EXCERPTED TEXT |
The extended plastic bag initiative originated in October 2010 in support of a day for environmentally-friendly contributions, with more than 188 countries participating, Baldyga said. The proactive challenge was hosted by 350.org, an activist website aimed at reducing causes of global warming.

Decorated bins were initially placed in Columbia’s residence halls. After 10 months, 550 pounds of plastic bags were collected.

The new bins are located on the side of the Hokin Gallery in the Wabash Campus Building, 623 S. Wabash Ave.; the 33 E. Congress Parkway Building, 5th floor; the Underground Cafe in the Alexandroff Campus Center, 600 S. Michigan Ave.; The Loft, 916 S. Wabash Ave. building, and the Conaway Center, 1104 S. Wabash Ave.

These five locations were added to typical student hangouts, Baldyga said. Students are more likely to carry miscellaneous items in disposable bags in these areas, bring lunch in plastic grocery bags or open items encased in plastic. Putting bins in lobbies is next, he said.

Bins are located solely inside of campus buildings to ensure the protection against vandalism and stray contaminants. Collecting recyclables from the South Loop community would be too large a contribution to dispose of, and would exceed the program’s budget, Baldyga said.

However, shipping 550 pounds of plastic bags isn’t weighing down the program’s budget.

EXCERPTED RECORDS |
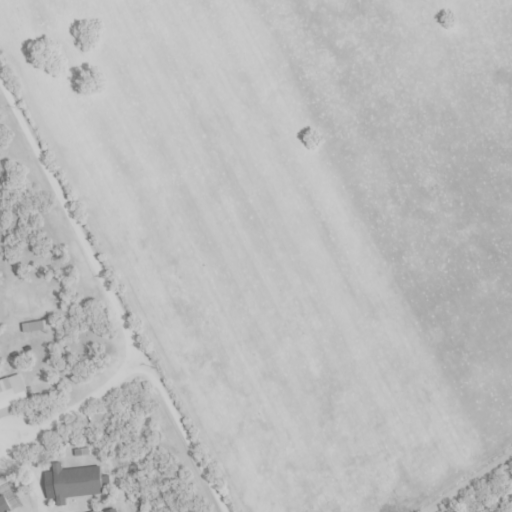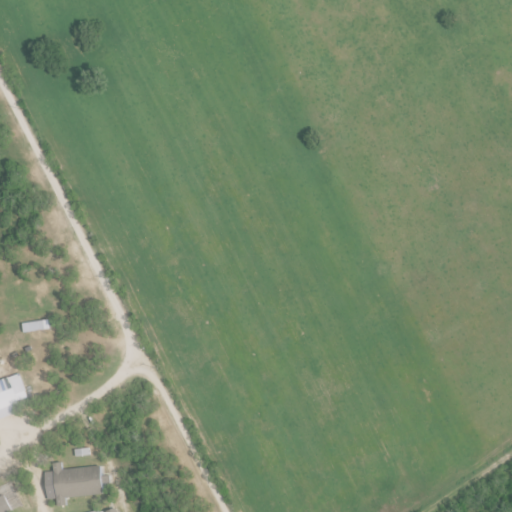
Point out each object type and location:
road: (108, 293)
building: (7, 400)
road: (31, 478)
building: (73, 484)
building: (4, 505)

--

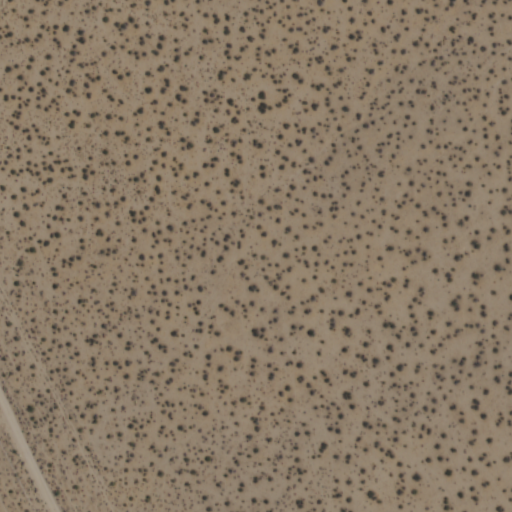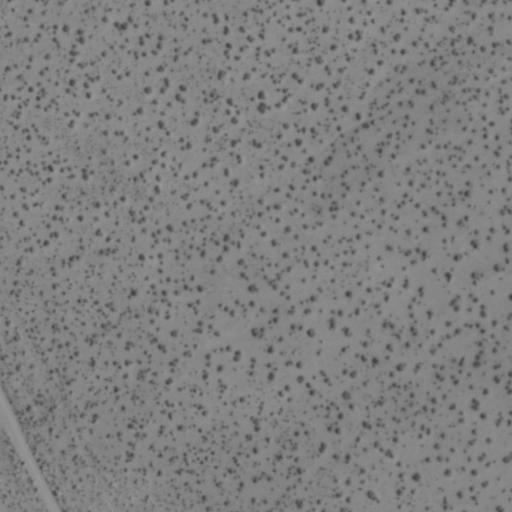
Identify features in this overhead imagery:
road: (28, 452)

GIVEN INSTRUCTION 1 |
According to the plastic bag recycling article, where were the decorated bins first placed?
GIVEN INSTRUCTION 2 |
Please write the next part of the plastic bag recycling article.
You won't need the entries for these tasks.

FINAL RESULT 1 |
In Columbia's residence halls.

FINAL RESULT 2 |
A student worker collects bags from each bin, and then the plastic bags are compacted into a smaller volume by a vacuum and transported once a semester by Columbia’s environmentally conscious, 85 percent ethanol-fueled E-85 van. Compacted plastic bags are taken to Antek Madison Plastics USA, 8822 S. Dobson Ave., with which the college has developed a new partnership over the year.

“It’s a fairly cheap program the way it’s running right now,” said John Wawrzaszek, recycling program manager. “We’re doing a lot better for low costs than we would if we were just throwing this stuff away.”

A pound of plastic takes 91 percent less energy than a pound of paper to recycle, Baldyga said.

In the industrial recycling process, two types of plastic bags, high-density polyethylene and low-density polyethylene, are combined and condensed into tiny pellets, said Jorge Aguilar, general manager of AMPU.

Pellets are the end-process of melted plastic beads, which are used to create new bags.

“It’s an easy relationship for us to manage at this point,” Aguilar said of the college’s new partnership. “We don’t see a tremendous volume from [Columbia], so it’s easy for us to package it up with various light products. We have other vendors that want to sell us more truckloads than we can really handle because recycling isn’t about supply; it’s about demand.”

Along with new partnerships, the recycling program is looking into new projects. Plans for operating a food compositing center from areas around campus and cafeterias is in development.

“Going green is not always glamorous,” Baldyga said. “That’s one thing I think is kind of funny. Going green is [shown] in the mainstream media as something that’s cool, but when [younger people] see certain things it takes, [like] composting or sorting things, they say, ‘I don’t want to do that.’ But it has to be done.”

Even though the work isn’t glamorous, the recycling program could always use aesthetic help from classes or artistic individuals who want to get involved, Baldyga said.

“Columbia’s a very aesthetic school, and things that look pretty go a long way,” he said.